A review by andipants
Ember Island by Kimberley Freeman

2.0

I really liked the first third or so of this book. I found Tilly's character sympathetic and, while it was hard to read about her husband's behavior toward her, it was satisfying to see how she finally stood up for herself. Nina's storyline interested me less, but I'm a sucker for people finding old papers and journals and figuring out the story behind them, so I was willing to go with it - but then everything went off the rails.

Tilly quickly went from being flawed but sympathetic to straight-up irrational and out of control - the very descriptors that put her into what the reader is clearly supposed to see as a righteous rage when others accuse her of it. It's hard to sympathize with her when they have such a strong point. All her plans and actions leading up to the climax of the book struck me as ridiculous and poorly thought out, the plot twists were facile, and the ending of her storyline came out of nowhere, completely unearned.

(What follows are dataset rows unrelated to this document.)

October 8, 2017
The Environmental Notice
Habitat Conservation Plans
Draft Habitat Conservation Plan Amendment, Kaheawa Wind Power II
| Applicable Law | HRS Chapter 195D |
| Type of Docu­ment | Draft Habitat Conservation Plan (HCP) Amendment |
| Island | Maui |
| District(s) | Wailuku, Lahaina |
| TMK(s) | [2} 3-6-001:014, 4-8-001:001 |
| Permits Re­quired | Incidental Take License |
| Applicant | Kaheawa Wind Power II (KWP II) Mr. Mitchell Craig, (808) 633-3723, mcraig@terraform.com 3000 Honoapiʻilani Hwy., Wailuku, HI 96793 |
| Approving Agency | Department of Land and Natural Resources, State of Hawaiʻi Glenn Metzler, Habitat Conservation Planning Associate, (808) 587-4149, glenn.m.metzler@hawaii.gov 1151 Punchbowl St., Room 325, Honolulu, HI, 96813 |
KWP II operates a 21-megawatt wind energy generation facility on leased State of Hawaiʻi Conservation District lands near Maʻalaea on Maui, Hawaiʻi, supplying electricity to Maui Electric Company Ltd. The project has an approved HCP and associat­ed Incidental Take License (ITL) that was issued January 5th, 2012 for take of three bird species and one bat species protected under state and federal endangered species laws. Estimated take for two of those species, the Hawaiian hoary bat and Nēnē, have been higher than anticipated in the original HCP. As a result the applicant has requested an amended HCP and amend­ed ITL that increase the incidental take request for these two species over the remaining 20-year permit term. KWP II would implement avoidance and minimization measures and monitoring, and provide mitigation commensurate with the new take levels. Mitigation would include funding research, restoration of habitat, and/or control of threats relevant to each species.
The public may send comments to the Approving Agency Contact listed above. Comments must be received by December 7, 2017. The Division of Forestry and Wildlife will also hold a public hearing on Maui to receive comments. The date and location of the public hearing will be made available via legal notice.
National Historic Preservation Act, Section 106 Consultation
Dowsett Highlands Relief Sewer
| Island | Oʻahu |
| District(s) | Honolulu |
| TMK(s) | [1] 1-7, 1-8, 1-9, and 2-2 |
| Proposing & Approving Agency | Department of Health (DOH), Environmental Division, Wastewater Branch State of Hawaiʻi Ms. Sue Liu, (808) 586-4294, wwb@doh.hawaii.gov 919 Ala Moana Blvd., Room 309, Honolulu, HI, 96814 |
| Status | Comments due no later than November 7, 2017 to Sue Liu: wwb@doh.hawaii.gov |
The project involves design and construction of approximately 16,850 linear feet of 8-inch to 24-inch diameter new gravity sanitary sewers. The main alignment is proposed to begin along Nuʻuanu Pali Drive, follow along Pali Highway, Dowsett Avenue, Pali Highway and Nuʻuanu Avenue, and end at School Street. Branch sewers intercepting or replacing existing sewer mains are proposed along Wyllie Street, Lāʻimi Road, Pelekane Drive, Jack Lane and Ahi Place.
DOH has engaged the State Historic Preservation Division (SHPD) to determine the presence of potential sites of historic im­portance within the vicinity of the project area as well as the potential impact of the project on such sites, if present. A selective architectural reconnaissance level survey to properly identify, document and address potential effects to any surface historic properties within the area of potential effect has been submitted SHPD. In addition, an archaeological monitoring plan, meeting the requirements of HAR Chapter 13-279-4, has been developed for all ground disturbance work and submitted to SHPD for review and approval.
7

Nina's storyline just kind of wandered off on its own, losing any real connection with Tilly's. Nina gained no particular insight from reading Nell's journals, and she never found out what happened to Tilly, or even confirmed for sure who she was. Even the big reveal
Spoilerof her having kind-of-but-not-really plagiarized her books
came off as pretty hollow; no one else seemed to care at all, so the idea that she'd been torturing herself with the guilt over the issue just seemed a little silly.

I also never found Nell as a character compelling in the slightest. As a child, she was presented as attention-starved and extraordinarily precocious, but instead of a precocious child, she came across as a mini-adult. She conveniently knew everything that was going on all the time (thanks to her ridiculously overstated fondness for eavesdropping) and had a beyond-precociously-mature perspective on anything and everything. We also never got to see what happened to her after age 13, which is disappointing, because Nina hinted at her having become a really awesome, fascinating person and having a really engaging perspective in her adult papers, but we the readers never got to see any of that.

The writing was uneven and sloppy in some places, particularly with regards to maintaining believability in some of the first-person sections. The voice in the diary passages was especially problematic; there was no real differentiation between Nell's supposedly child voice and the general narration, and very little attention paid in some places to how first-person narration works. This led to some extremely awkward bits, such as this gem on page 34, where Nell notes, "He nodded, then remembered he couldn't see me in the dark." Really?

I wanted to like this book, but overall it ended up a disappointment, made all the more so for the promising start. I'd give this one a pass.